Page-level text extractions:
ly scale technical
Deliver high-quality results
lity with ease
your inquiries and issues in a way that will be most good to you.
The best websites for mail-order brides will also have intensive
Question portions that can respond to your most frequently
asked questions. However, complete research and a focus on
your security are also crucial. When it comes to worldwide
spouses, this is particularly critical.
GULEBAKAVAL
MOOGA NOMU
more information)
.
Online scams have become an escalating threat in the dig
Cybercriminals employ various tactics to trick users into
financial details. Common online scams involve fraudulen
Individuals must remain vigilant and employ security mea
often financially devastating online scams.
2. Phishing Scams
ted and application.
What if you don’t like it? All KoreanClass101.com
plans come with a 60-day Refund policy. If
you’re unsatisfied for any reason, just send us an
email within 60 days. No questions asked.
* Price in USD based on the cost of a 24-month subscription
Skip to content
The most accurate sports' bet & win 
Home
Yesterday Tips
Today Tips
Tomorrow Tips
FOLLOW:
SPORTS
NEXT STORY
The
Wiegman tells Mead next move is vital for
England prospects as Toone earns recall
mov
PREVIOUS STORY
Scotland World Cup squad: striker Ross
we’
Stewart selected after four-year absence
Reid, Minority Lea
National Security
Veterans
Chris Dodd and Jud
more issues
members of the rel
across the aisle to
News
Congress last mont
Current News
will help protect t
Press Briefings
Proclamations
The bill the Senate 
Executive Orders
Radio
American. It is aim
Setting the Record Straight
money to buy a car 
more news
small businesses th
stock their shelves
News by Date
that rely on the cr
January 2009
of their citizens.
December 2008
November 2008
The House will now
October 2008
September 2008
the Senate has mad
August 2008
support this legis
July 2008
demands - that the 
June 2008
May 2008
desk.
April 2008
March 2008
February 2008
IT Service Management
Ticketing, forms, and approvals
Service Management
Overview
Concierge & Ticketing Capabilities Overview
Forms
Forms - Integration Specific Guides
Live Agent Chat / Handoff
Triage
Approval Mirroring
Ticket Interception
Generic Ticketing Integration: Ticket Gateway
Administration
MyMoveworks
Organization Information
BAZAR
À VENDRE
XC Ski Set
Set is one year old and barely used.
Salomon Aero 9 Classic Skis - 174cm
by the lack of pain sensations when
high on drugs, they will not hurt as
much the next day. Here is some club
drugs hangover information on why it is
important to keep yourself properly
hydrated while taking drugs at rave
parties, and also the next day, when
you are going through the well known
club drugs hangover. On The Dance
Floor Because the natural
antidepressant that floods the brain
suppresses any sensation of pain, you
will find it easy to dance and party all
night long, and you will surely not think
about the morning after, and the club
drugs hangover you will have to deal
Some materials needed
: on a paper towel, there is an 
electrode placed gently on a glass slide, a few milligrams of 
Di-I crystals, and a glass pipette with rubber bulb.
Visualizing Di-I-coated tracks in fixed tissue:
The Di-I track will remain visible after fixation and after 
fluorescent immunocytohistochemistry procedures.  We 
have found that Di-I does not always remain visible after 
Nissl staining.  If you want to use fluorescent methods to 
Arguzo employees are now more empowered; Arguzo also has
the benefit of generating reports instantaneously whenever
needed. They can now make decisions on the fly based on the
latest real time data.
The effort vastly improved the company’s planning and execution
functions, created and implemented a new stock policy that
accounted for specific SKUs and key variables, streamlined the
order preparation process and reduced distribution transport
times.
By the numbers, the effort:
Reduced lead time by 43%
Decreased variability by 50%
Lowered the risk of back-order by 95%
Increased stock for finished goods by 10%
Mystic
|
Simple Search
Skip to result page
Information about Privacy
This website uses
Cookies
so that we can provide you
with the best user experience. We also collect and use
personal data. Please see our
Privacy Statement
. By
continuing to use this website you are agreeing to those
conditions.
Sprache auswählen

## What to produce
Beginning at the first line above, repeat exactly until the line containing "January 2009", which is included.

## Answer to this exercise
ly scale technical
Deliver high-quality results
lity with ease
your inquiries and issues in a way that will be most good to you.
The best websites for mail-order brides will also have intensive
Question portions that can respond to your most frequently
asked questions. However, complete research and a focus on
your security are also crucial. When it comes to worldwide
spouses, this is particularly critical.
GULEBAKAVAL
MOOGA NOMU
more information)
.
Online scams have become an escalating threat in the dig
Cybercriminals employ various tactics to trick users into
financial details. Common online scams involve fraudulen
Individuals must remain vigilant and employ security mea
often financially devastating online scams.
2. Phishing Scams
ted and application.
What if you don’t like it? All KoreanClass101.com
plans come with a 60-day Refund policy. If
you’re unsatisfied for any reason, just send us an
email within 60 days. No questions asked.
* Price in USD based on the cost of a 24-month subscription
Skip to content
The most accurate sports' bet & win 
Home
Yesterday Tips
Today Tips
Tomorrow Tips
FOLLOW:
SPORTS
NEXT STORY
The
Wiegman tells Mead next move is vital for
England prospects as Toone earns recall
mov
PREVIOUS STORY
Scotland World Cup squad: striker Ross
we’
Stewart selected after four-year absence
Reid, Minority Lea
National Security
Veterans
Chris Dodd and Jud
more issues
members of the rel
across the aisle to
News
Congress last mont
Current News
will help protect t
Press Briefings
Proclamations
The bill the Senate 
Executive Orders
Radio
American. It is aim
Setting the Record Straight
money to buy a car 
more news
small businesses th
stock their shelves
News by Date
that rely on the cr
January 2009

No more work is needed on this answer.